Matthew Henry thoughts:
Here is the first solemn prayer upon record in the Bible; and it is a prayer for the sparing of Sodom. Abraham prayed earnestly that Sodom might be spared, if but a few righteous persons should be found in it. Come and learn from Abraham what compassion we should feel for sinners, and how earnestly we should pray for them. We see here that the effectual, fervent prayer of a righteous man avails much. Abraham, indeed, failed in his request for the whole place, but Lot was miraculously delivered. Be encouraged then to expect, by earnest prayer, the blessing of God upon your families, your friends, your neighbourhood. To this end you must not only pray, but you must live like Abraham. He knew the Judge of all the earth would do right. He does not plead that the wicked may be spared for their own sake, or because it would be severe to destroy them, but for the sake of the righteous who might be found among them. And righteousness only can be made a plea before God. How then did Christ make intercession for transgressors? Not by blaming the Divine law, nor by alleging aught in extenuation or excuse of human guilt; but by pleading HIS OWN obedience unto death.
God always keeps his promise. Nothing is impossible with God. We can't hide from God. May we learn and believe these truths. 


Tomorrow's scripture focusGenesis 19:1-29
Tomorrow's Bible In a Year Passage passage: 1 Chronicles 21-22, Psalm 119:89-96, Romans 13

1 comment:

TammyIsBlessed said...

Great thoughts here Pam.

What I love about this passage is that we see both God's justice and His mercy. He cannot sweep sin under the rug, there must be judgment. But He was also willing to spare the entire city for the sake of only 10 righteous people. How sad that there were not even 10.

I liked this quote by Pritchard....
Since God knows all things from beginning until the end, prayer doesn’t change God’s mind. But it may change our mind. In this case, prayer changed Abraham’s mind about God. He knew he was just, but was he also merciful? After the prayer, he could say with confidence that God is merciful not only for hearing his prayer but also for agreeing to spare the city for the sake of ten righteous people.

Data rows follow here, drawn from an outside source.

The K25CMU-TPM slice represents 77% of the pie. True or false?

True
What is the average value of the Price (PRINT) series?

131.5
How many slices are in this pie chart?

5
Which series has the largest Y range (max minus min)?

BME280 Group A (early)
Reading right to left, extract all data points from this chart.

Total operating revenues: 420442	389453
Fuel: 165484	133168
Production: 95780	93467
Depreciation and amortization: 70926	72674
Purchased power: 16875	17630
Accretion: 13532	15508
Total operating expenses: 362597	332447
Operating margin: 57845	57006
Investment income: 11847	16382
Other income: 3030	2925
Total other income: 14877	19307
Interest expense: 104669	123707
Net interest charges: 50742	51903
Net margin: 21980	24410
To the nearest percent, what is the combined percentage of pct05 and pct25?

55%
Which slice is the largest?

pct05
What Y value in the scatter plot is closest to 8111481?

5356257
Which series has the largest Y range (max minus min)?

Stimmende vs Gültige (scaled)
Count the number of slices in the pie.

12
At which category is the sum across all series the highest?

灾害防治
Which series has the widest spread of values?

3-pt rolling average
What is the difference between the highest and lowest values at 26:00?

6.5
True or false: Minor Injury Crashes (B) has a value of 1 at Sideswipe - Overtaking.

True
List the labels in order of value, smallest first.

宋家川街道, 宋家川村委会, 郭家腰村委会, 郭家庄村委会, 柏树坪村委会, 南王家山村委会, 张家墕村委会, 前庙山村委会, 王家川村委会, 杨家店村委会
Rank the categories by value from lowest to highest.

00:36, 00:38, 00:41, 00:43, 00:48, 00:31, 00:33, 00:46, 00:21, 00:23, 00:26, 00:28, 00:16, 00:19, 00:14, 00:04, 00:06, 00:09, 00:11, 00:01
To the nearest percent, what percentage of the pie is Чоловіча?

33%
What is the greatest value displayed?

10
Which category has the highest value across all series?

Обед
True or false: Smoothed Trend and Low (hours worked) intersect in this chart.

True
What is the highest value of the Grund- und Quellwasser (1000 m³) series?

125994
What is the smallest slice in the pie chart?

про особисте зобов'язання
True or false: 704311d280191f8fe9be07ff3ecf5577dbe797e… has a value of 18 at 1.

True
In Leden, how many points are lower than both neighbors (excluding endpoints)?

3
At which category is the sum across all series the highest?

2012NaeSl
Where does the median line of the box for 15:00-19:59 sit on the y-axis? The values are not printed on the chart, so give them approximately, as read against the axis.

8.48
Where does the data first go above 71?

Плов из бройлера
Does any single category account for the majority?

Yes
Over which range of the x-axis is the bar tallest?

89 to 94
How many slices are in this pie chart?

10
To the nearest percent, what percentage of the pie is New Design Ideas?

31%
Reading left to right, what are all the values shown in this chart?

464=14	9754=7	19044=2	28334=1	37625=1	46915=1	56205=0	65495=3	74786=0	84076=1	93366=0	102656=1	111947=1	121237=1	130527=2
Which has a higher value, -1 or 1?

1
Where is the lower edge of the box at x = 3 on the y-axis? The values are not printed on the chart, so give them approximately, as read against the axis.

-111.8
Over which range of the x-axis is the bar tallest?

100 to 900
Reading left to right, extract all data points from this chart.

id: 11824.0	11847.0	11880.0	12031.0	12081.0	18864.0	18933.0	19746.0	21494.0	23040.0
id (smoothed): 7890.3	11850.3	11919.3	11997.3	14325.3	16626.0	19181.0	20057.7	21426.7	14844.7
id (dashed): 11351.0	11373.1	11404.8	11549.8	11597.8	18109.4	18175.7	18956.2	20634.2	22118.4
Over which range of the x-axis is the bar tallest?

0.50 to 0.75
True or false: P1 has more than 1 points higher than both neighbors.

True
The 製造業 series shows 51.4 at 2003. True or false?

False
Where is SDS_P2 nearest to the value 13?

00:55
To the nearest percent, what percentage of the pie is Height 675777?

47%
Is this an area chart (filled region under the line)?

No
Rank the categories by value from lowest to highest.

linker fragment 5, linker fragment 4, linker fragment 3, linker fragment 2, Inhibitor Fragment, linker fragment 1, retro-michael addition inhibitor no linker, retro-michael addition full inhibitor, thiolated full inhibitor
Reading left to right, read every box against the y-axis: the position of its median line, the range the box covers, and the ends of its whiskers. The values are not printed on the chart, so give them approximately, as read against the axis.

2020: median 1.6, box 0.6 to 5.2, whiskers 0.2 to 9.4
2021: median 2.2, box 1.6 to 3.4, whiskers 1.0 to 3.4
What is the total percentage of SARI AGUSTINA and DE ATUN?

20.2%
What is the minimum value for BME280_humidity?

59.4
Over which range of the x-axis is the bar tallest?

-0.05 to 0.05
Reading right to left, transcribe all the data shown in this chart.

Abraham recognized that a holy God has a right to judge His creation. We live in a society that completely rebels against that very thought.

This quote as well....
This passage makes it clear that it is not the presence of evil but the absence of good that brings God’s judgment. Ten people could have saved Sodom. No matter what we may think of the sin of Sodom, this much is beyond debate: God wanted to spare that wicked city.
which reminds me of the quote by Edmund Burke All that is necessary for the triumph of evil is that good men do nothing.